Ancient codes and modern environmental problems
Most ancient ethical codes do not discuss industrial emissions, biodiversity collapse or synthetic pollution. Their principles must therefore be interpreted rather than treated as ready-made environmental policies.
Non-harm
Buddhist, Jain and yogic commitments to avoiding injury can extend moral attention beyond immediate human relationships. Pollution, habitat destruction and climate disruption cause indirect and delayed harms that remain ethically relevant.
Restraint and sufficiency
Jain non-possession, yogic non-possessiveness and Taoist frugality challenge unnecessary consumption. They do not establish a complete economic policy, but they question whether unlimited accumulation can be morally neutral on a finite planet.
Animals and ecosystems
Individual animals can suffer, while ecosystems support many present and future lives.
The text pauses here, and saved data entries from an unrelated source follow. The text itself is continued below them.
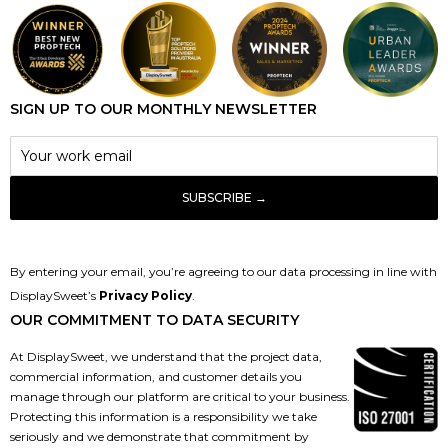
SIGN UP TO OUR MONTHLY NEWSLETTER
By entering your email, you’re agreeing to our data processing in line with
DisplaySweet’s
Privacy Policy
.
OUR COMMITMENT TO DATA SECURITY
At DisplaySweet, we understand that the project data,
commercial information, and customer details you
manage through our platform are critical to your business.
Protecting this information is a responsibility we take
seriously and we demonstrate that commitment by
Ethical decisions may therefore require attention both to sentient individuals and to habitats, species and ecological processes.
Justice across distance and time
Environmental benefits and harms are often distributed unequally. Communities contributing least to damage may suffer most. Future generations cannot consent to risks imposed on them and cannot defend their interests today.
A reasoned conclusion
Environmental responsibility follows from preventable harm, fair distribution of costs, duties toward vulnerable beings and the need to preserve the conditions on which life and human society depend.